Fearsome Foursome. If the Orioles' victory celebration seemed a bit forced last week, it was only because the popping of champagne corks has become something of an October rite in Baltimore. While the bubbly flowed, Manager Earl Weaver proclaimed his Orioles "the best team ever assembled. We're only the third team to win more than 100 games three straight years, and we've won four pennants in six years--and only the Yankees have done that."

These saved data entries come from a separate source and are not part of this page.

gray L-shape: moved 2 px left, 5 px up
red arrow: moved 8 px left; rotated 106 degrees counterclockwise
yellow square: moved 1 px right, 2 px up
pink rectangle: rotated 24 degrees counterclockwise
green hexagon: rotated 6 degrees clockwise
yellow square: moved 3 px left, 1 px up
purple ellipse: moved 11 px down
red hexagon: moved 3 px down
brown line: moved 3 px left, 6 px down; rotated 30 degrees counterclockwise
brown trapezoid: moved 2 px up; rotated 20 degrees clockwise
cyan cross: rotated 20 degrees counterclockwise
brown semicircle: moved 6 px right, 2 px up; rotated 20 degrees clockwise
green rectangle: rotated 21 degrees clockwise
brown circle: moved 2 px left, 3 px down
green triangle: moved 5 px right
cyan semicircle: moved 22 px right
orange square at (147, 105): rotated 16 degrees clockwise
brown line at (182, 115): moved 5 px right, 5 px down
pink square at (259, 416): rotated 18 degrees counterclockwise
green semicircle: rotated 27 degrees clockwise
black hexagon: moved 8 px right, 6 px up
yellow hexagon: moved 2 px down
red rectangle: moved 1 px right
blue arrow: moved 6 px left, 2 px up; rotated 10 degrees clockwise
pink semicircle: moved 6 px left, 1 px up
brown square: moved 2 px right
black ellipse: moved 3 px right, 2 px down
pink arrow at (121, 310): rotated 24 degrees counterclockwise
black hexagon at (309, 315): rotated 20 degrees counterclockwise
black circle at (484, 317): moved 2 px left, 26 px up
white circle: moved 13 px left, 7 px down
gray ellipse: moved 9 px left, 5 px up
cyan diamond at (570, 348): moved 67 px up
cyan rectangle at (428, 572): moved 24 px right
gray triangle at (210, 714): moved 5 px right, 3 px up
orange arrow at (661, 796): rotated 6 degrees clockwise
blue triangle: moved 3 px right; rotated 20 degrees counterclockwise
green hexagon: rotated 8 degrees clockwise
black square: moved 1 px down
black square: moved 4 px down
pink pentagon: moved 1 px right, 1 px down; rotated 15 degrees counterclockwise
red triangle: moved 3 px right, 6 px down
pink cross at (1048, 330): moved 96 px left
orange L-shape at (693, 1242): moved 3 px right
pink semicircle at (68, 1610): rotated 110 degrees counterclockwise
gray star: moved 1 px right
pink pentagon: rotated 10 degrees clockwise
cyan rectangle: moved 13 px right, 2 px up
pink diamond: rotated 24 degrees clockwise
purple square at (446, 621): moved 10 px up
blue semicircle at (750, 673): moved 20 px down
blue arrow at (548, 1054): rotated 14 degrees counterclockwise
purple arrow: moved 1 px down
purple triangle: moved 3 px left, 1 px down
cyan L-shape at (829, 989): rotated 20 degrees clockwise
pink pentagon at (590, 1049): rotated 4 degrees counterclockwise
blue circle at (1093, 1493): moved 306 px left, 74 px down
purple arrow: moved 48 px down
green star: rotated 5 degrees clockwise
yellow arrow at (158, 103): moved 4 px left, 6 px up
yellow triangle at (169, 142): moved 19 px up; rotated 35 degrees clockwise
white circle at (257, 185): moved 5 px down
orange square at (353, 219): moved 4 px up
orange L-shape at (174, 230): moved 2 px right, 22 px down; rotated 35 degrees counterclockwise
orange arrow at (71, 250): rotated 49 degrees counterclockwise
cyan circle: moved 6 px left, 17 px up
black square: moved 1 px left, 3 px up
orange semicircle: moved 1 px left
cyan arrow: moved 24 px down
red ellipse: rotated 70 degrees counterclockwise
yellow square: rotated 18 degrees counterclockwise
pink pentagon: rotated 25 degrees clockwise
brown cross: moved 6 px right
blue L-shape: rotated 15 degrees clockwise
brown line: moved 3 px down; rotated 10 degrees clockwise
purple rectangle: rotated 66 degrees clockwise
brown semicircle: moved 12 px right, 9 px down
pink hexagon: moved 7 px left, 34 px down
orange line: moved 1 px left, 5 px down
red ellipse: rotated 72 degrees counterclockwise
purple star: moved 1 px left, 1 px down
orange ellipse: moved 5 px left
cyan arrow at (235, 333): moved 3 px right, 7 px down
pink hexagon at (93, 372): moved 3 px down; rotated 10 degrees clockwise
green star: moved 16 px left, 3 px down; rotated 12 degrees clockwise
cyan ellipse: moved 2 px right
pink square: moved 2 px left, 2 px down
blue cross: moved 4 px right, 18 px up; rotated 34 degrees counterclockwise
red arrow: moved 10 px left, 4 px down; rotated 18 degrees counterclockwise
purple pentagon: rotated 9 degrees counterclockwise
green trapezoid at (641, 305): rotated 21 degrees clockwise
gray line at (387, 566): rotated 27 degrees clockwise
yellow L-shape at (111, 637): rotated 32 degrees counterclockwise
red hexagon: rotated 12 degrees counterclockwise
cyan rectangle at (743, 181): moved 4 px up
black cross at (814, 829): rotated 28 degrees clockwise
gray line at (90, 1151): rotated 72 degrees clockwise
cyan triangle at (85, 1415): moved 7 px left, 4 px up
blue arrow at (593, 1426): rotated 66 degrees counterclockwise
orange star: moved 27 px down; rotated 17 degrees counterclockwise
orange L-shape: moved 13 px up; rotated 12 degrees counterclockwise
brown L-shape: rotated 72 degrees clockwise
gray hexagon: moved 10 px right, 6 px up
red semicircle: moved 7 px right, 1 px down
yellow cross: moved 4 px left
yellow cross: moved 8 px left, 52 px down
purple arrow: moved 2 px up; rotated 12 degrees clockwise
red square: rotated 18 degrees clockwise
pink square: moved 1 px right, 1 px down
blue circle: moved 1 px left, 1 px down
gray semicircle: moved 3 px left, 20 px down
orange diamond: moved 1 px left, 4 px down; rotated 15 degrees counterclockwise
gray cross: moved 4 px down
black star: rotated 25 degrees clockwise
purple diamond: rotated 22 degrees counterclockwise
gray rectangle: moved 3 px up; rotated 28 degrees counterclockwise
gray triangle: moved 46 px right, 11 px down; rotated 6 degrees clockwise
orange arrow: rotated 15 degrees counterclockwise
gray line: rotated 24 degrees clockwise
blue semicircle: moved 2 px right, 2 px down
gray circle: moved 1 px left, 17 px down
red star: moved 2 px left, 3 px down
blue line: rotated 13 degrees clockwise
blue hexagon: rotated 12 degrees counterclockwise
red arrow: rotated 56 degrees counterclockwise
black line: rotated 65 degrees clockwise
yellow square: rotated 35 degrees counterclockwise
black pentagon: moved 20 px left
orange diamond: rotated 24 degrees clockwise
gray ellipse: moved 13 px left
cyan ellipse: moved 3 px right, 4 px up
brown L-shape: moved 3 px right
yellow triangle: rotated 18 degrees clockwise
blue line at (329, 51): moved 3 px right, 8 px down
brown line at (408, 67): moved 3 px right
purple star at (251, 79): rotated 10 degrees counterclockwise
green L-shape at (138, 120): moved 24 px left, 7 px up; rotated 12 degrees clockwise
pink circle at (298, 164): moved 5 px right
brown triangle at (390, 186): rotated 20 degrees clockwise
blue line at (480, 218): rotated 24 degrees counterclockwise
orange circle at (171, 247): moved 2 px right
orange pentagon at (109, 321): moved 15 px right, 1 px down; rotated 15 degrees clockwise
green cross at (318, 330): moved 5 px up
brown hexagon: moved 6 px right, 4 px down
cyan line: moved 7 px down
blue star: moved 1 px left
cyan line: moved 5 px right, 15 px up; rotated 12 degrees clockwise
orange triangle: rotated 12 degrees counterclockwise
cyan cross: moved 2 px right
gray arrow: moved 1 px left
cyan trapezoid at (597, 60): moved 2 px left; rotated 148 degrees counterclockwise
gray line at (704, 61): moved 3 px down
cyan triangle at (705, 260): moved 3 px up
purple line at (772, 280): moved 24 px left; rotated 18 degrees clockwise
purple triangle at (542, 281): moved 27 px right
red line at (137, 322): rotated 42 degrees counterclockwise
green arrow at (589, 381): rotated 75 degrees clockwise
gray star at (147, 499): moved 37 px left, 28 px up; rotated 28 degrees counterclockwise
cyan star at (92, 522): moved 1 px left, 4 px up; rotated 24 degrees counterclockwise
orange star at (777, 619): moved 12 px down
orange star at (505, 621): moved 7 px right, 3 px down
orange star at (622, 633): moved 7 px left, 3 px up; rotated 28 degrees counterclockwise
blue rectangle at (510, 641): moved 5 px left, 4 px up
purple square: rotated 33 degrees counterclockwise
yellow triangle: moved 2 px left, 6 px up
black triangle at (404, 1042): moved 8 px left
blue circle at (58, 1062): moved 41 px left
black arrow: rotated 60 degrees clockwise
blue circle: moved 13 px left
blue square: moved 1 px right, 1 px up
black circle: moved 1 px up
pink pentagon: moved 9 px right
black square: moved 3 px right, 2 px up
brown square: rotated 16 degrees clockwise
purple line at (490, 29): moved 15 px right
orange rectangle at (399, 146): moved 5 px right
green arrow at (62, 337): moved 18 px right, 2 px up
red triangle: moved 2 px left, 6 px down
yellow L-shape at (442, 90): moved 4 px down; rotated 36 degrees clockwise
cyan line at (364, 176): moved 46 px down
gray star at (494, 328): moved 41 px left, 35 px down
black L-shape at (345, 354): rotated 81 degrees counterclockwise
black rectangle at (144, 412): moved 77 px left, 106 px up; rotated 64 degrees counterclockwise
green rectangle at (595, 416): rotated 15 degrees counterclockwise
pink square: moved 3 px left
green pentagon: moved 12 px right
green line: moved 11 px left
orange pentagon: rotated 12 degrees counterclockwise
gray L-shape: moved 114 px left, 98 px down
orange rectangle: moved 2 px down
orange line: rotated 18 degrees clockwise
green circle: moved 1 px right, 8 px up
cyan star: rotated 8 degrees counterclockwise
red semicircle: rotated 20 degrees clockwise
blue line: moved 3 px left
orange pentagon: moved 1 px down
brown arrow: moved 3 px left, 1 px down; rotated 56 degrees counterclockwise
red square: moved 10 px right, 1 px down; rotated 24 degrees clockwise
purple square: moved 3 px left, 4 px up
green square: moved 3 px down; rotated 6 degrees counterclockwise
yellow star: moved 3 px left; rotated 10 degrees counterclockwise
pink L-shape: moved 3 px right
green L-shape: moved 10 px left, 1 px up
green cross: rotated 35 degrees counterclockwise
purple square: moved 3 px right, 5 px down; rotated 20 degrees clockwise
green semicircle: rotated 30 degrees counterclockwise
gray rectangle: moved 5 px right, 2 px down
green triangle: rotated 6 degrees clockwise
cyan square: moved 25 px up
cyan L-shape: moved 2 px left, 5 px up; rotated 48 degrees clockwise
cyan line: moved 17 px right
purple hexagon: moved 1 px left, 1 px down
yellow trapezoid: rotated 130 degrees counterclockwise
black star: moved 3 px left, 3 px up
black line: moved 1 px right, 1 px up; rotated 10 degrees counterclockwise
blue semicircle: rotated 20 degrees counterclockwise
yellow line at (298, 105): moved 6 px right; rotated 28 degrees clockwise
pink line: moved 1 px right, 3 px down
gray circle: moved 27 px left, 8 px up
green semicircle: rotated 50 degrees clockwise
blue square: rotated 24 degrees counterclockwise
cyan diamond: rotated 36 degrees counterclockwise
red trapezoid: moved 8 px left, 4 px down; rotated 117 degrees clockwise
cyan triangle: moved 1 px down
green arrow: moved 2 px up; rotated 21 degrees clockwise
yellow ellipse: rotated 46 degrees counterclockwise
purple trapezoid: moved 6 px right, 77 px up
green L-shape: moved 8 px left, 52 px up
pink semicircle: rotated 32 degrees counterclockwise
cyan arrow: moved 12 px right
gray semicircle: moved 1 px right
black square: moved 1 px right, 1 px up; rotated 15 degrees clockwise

Weaver might be exaggerating a bit, but the Orioles do have strong fielding, plenty of power hitting--and the best crew of starting pitchers in either league: Righthanders Jim Palmer and Pat Dobson, Lefthanders Dave McNally and Mike Cuellar, all of whom won at least 20 games this season. In equaling a record set more than half a century ago,* the Orioles big four started all but 16 of Baltimore's 158 games. Palmer, McNally and Cuellar, in fact, each won 20 or more games last season. Acquired in a trade with the San Diego Padres this winter, Dobson found it fairly easy to catch the spirit of the program. Improving on his 14-15 record with the last-place Padres, he ended the season with a 20-8 record. Even so, the other three pitchers were so effective in their sweep of Oakland that Dobson sat out the playoffs in the bullpen.

The first game of the World Series was cut from the same cloth. Baltimore's McNally was near the top of his form, striking out nine, allowing the Pirates only three hits and no earned runs, and at one point retiring 19 batters in a row. The Pirates scored first and early, stealing three runs on one hit in the second inning after a walk, a wild pitch and two errors by the usually impeccable Baltimore defense. But in the Baltimore half of the same inning, Frank Robinson opened with a home run off Pittsburgh Starter Dock Ellis; in the third, Merv Rettenmund unloaded another, this time with two men on. A final Oriole home run by Don Buford in the fifth made it 5-3, ending the scoring--and the Pirates' hopes--for the day.

* In 1920, four pitchers for the Chicago White Sox--Claude Williams, Edward Cicotte, Urban Faber and Richard Kerr--won 20 or more games apiece. Williams and Cicotte were later implicated in what came to be known as the 1919 Black Sox scandal, which was not uncovered until after the 1920 Series.